Although not as vigorous as we would like it to be, cross-cultural missions is a reality in Brazil. There are Brazilian missionary families working in all of the inhabitable continents of the world today. Two thousand Brazilians have left their families, churches, and countries to be sent overseas.

What then are the dreams of the Brazilian evangelical church for the end of this millennium?

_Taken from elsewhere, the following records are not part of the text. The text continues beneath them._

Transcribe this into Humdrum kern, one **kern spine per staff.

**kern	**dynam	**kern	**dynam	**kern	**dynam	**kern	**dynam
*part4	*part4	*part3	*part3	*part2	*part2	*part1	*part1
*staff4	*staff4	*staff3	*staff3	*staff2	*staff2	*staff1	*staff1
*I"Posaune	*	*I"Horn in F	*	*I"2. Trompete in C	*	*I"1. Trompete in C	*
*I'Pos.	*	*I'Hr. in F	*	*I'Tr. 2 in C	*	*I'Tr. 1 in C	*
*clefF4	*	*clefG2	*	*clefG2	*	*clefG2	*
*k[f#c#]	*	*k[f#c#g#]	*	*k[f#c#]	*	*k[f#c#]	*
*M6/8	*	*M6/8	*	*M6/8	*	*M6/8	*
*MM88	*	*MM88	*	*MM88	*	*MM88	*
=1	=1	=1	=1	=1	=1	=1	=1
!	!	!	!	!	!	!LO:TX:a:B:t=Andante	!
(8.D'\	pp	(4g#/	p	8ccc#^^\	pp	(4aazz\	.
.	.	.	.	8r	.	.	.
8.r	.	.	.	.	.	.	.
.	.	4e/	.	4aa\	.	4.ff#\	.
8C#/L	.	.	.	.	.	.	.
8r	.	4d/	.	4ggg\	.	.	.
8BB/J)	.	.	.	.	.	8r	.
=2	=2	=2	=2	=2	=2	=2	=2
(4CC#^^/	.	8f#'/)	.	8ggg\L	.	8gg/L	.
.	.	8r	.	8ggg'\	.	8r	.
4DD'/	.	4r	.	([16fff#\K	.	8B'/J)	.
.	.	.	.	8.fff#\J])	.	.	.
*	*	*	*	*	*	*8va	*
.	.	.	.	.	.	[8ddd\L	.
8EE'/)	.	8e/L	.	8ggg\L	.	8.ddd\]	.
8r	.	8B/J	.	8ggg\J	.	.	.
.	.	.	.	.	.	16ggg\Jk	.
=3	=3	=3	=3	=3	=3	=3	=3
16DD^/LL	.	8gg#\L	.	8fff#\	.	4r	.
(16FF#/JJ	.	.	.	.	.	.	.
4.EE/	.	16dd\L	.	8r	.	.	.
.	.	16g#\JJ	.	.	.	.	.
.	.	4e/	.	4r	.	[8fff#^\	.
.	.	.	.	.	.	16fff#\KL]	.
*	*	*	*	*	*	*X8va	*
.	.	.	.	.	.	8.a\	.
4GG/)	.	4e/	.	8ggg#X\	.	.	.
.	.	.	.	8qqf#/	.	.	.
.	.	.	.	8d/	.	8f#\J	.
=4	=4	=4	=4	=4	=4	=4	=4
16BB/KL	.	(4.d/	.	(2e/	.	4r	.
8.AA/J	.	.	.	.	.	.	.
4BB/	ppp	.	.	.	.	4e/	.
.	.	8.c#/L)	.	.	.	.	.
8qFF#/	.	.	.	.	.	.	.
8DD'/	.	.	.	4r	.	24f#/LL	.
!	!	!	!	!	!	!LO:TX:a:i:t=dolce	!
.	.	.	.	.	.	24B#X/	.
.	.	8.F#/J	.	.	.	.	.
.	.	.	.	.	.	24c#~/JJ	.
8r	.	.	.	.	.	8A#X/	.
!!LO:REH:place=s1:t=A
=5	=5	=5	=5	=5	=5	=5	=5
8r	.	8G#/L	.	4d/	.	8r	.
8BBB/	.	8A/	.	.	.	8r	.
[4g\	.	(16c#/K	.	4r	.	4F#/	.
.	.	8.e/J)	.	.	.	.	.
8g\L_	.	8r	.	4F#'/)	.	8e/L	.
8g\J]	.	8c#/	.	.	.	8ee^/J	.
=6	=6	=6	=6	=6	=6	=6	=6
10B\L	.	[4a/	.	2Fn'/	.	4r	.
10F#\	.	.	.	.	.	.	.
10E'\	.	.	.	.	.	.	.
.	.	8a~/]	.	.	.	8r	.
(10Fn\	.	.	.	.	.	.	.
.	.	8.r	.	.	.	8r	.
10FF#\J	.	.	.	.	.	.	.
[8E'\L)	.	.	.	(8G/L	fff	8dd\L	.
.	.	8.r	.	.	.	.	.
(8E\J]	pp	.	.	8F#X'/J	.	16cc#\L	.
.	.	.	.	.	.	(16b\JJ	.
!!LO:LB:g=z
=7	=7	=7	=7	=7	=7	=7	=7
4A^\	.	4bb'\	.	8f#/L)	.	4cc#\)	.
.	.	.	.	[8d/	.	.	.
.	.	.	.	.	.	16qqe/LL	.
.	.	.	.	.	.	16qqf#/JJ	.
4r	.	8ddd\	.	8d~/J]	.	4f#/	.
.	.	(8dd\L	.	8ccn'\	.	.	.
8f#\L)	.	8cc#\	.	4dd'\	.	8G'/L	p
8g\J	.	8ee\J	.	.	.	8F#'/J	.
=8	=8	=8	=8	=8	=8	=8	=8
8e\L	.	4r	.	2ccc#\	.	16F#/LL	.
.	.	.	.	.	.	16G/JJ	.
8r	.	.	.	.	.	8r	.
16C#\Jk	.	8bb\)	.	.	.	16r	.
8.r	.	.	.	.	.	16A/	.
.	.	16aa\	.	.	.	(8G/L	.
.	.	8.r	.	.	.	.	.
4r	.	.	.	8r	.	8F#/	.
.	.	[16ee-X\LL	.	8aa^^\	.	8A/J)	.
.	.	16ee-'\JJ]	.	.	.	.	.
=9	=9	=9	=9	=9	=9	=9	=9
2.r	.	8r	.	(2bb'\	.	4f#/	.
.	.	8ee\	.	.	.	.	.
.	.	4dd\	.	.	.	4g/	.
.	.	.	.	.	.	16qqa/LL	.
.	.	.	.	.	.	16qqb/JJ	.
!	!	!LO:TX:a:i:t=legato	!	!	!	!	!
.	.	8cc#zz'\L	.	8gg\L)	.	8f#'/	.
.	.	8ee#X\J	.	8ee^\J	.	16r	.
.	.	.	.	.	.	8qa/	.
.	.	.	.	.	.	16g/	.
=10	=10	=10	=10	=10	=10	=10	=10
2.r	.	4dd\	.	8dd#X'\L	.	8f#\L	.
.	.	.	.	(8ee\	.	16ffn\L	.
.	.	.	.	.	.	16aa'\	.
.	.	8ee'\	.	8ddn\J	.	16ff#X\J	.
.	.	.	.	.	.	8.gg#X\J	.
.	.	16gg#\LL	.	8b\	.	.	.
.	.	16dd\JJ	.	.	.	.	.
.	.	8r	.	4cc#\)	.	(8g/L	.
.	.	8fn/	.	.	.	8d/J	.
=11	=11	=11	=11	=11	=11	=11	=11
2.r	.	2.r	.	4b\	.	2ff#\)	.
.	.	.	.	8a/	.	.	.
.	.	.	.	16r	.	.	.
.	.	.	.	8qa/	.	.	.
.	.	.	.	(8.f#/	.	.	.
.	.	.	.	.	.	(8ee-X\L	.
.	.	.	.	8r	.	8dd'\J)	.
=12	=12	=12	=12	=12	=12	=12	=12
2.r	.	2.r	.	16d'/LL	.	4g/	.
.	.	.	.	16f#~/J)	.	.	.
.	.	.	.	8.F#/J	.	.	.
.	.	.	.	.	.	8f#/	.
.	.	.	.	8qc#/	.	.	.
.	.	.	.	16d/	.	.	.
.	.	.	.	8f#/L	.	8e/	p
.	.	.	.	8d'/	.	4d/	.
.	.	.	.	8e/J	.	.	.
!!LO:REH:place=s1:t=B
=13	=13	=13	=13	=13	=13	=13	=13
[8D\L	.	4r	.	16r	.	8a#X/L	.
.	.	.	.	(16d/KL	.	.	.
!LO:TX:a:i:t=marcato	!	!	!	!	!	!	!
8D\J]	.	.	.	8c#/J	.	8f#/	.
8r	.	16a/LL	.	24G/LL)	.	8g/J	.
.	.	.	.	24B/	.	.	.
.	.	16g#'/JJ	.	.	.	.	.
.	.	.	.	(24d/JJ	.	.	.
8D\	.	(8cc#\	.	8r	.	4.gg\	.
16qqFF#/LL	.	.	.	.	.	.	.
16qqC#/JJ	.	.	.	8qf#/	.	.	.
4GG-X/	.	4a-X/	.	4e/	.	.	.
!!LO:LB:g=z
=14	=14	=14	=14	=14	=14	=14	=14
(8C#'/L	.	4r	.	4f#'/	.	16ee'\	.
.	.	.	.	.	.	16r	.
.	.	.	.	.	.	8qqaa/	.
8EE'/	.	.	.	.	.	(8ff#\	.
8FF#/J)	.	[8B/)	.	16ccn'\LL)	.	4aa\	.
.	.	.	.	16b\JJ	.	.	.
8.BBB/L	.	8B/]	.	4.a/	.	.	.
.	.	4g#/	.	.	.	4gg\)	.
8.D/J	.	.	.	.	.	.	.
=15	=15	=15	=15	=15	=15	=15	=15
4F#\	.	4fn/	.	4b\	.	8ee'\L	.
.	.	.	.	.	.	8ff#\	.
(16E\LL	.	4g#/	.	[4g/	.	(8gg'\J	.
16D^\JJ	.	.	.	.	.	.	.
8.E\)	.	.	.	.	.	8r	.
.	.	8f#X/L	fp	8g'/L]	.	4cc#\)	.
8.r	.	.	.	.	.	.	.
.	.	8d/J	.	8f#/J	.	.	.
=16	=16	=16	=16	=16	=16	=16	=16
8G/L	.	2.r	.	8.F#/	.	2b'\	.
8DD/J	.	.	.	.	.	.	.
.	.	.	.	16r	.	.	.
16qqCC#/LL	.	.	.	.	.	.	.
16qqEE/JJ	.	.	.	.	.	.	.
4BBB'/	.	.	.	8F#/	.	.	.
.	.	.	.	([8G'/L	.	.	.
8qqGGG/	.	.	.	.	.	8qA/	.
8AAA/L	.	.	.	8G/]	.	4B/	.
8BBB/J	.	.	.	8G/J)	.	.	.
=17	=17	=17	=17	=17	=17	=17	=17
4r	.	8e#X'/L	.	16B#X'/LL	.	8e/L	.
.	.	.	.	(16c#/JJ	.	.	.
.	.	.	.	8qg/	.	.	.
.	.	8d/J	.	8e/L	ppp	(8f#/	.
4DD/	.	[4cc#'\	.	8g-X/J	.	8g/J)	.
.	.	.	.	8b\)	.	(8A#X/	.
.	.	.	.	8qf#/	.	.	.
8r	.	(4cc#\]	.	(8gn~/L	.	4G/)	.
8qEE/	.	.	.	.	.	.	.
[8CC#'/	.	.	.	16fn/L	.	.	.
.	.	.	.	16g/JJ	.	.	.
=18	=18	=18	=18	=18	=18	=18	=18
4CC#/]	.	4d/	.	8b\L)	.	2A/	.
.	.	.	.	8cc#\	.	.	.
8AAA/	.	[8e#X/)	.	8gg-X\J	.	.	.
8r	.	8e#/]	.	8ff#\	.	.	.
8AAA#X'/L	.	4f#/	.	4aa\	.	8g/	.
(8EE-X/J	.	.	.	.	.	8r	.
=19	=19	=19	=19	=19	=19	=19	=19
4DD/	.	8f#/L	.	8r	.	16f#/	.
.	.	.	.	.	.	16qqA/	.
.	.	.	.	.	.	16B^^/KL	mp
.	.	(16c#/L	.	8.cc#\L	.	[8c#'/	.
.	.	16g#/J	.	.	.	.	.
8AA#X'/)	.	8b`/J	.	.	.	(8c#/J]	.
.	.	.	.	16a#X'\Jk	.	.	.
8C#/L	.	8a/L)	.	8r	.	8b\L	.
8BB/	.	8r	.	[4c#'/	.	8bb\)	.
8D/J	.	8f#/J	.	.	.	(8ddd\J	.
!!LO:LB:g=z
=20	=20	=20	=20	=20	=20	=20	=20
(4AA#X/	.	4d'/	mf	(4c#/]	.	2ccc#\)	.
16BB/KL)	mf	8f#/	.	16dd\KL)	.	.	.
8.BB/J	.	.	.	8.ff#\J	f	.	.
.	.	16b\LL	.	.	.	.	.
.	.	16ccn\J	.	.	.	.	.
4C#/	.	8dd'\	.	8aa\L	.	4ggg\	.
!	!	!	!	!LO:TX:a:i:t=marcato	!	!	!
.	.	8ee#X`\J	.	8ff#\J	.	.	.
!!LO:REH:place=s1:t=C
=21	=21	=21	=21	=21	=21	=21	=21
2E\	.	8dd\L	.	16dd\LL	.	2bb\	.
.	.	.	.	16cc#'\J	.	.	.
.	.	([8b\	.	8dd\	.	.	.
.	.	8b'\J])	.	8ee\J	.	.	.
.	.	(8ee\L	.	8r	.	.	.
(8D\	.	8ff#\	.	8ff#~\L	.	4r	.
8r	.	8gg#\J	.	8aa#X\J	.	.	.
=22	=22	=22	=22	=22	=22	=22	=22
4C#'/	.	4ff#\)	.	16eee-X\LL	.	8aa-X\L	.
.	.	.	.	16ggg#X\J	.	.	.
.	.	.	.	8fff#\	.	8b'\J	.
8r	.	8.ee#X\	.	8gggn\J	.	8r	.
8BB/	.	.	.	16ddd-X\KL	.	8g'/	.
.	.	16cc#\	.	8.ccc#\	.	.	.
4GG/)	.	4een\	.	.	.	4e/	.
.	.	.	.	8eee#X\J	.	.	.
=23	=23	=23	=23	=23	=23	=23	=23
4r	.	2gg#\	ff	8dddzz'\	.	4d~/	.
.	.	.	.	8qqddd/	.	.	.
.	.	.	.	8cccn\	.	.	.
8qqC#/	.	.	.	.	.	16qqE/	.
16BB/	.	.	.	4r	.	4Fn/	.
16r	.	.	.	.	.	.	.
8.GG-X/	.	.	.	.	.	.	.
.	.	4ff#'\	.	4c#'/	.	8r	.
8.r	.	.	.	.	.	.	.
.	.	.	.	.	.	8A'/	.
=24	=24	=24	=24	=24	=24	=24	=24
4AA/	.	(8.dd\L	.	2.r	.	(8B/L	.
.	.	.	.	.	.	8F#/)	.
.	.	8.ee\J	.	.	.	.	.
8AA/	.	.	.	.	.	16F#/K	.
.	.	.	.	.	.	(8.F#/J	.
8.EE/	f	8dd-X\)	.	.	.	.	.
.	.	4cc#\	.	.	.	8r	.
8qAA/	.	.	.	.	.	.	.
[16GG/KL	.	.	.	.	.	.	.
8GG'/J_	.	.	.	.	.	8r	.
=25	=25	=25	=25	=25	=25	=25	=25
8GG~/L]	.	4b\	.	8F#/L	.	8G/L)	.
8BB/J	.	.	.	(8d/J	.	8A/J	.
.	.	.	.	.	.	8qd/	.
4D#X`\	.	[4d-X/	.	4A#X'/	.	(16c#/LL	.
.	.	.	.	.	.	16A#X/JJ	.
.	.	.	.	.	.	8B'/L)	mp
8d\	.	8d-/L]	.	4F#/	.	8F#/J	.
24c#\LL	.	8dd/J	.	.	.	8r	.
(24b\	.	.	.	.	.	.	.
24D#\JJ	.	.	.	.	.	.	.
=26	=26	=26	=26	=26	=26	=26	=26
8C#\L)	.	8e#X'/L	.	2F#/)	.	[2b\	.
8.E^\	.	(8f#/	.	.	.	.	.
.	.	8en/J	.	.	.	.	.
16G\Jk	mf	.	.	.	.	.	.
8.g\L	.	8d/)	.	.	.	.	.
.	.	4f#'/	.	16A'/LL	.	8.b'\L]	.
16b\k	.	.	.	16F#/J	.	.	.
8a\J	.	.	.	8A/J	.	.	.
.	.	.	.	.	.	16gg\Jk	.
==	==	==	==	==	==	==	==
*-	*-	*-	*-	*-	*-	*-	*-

  1. Mobilize each local church to maintain an active missions vision such that each city and populace within Brazil receives the gospel and possesses a witnessing church. Simultaneously, these same churches should be training and sending missionaries to other peoples, especially those within the 10/40 window.
  2. Establish an immediate commitment to unity within the evangelical population of Brazil. This will only be possible as the Holy Spirit moves us to maintain the salvation of souls as our priority.
  3. Assume a commitment to thoroughly reach the indigenous tribes of Brazil, principally through translation of the Bible into all dialects.
  4. Lead each Brazilian evangelical to demonstrate a commitment to the whole gospel, meaning that we work toward the end that justice and a Christian ethic be ever more present in the life of Brazilian society.
  5. Use correctly the resources that God has placed in our hands, investing generously in the work of the Lord. Refrain from looking only at ourselves, our denomination, or whatever our institution, but having a wide, encompassing vision of our partnership in His mission, thereby hastening the return of Christ.
  6. Finally, develop strategies so the AD2000 & Beyond Movement becomes a reality in Brazil: a church for every people, and the gospel for every person by the year 2000.

The Brazilian delegation, by its presence here, is making a commitment to God and with History: We will get on God's team, we will enter into the conflict against the enemy, and we will fight as never before in this final century, so that the name of Jesus will be known and victorious, to the ends of the earth!